_EXERCISE DESCRIPTION:_ The listing must be copied out in full and exactly; no images go with it.

----- RECORDED DATA

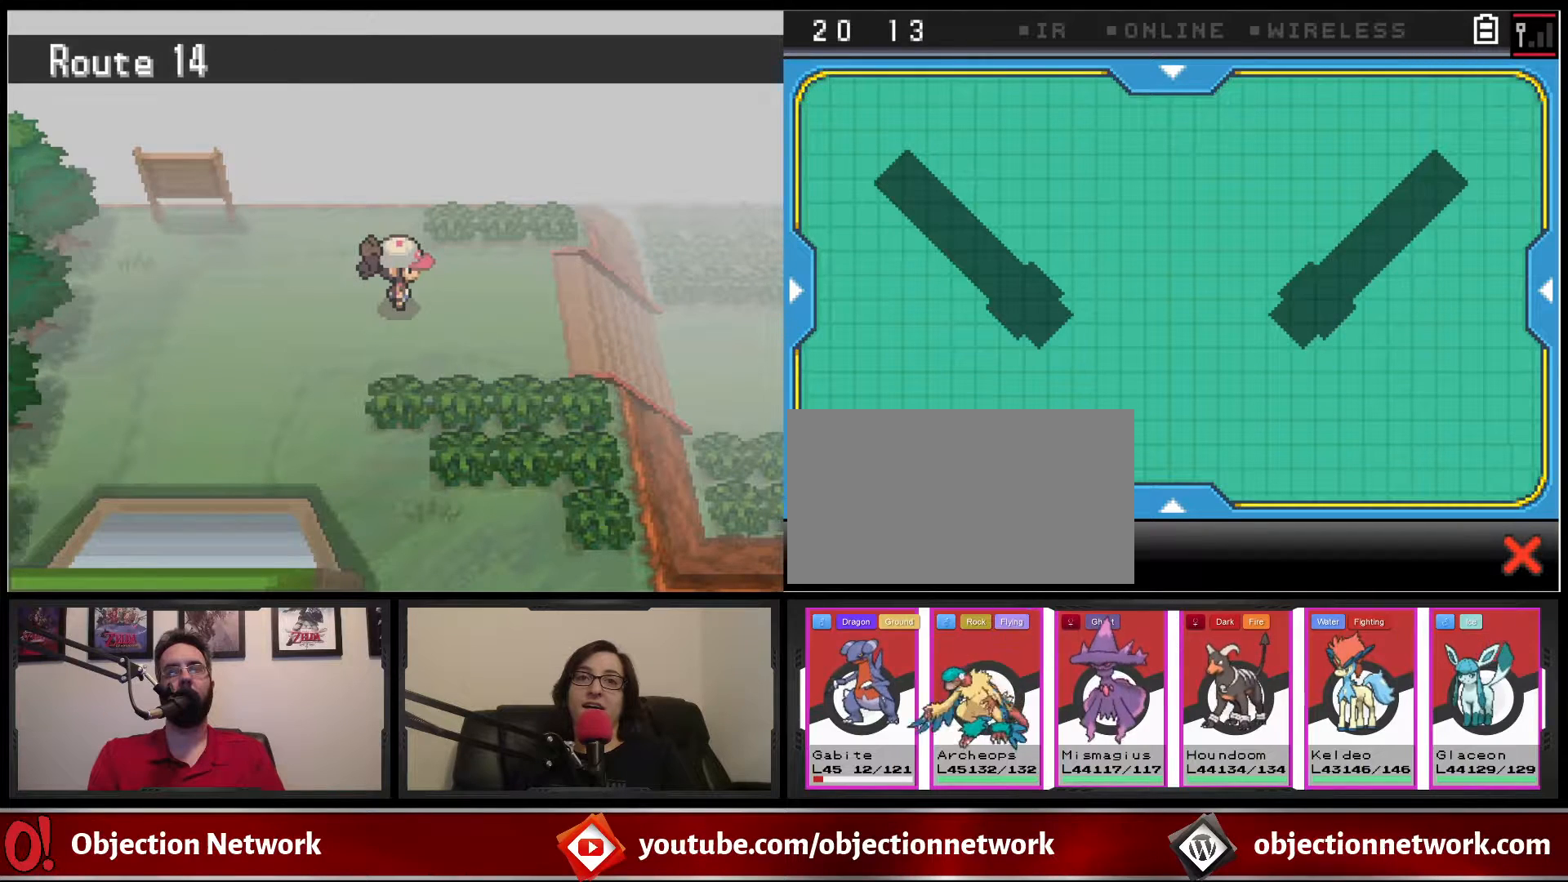
{"dt_ms": 500, "buttons": [], "events": []}
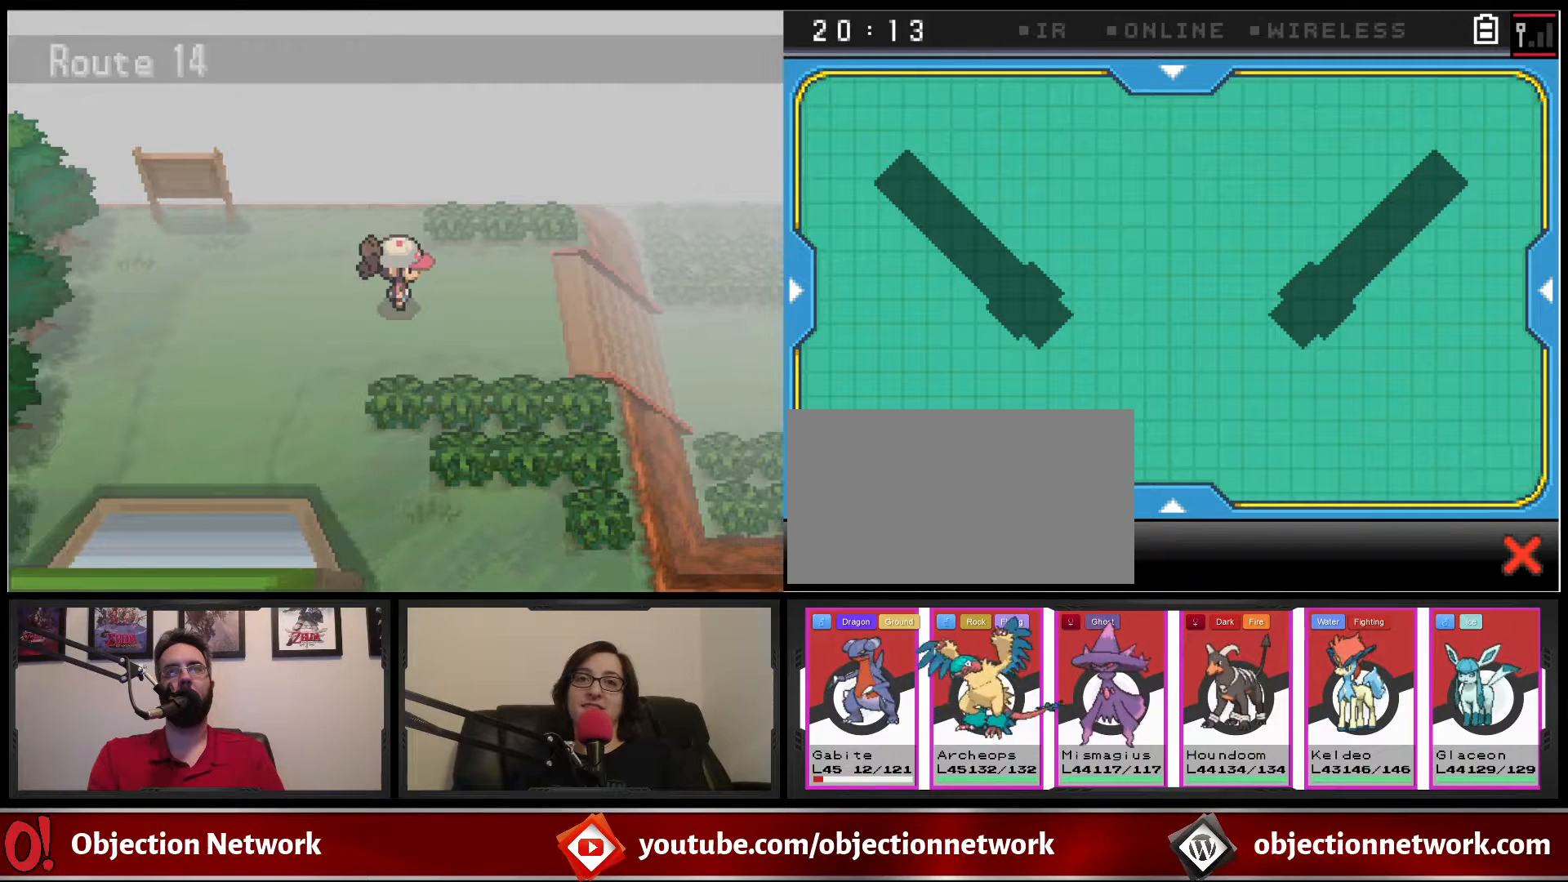
{"dt_ms": 500, "buttons": [], "events": [[50, "DPAD_DOWN", "down"], [150, "DPAD_DOWN", "up"]]}
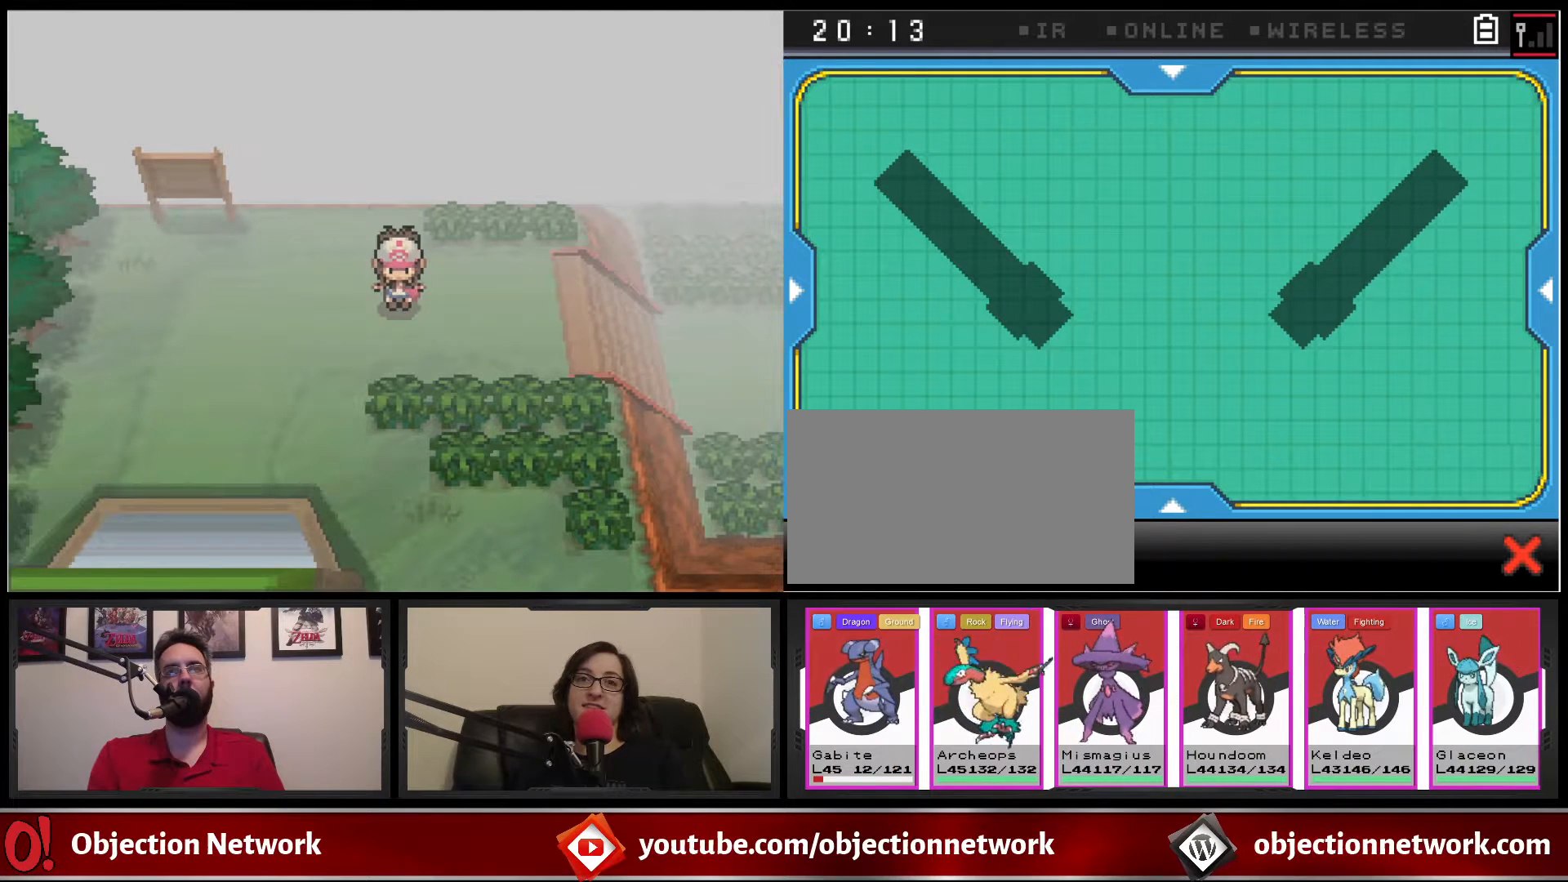
{"dt_ms": 500, "buttons": [], "events": []}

----------

_ANSWER BOX:_
{"dt_ms": 500, "buttons": [], "events": []}
{"dt_ms": 500, "buttons": [], "events": [[50, "DPAD_DOWN", "down"], [150, "DPAD_DOWN", "up"]]}
{"dt_ms": 500, "buttons": [], "events": []}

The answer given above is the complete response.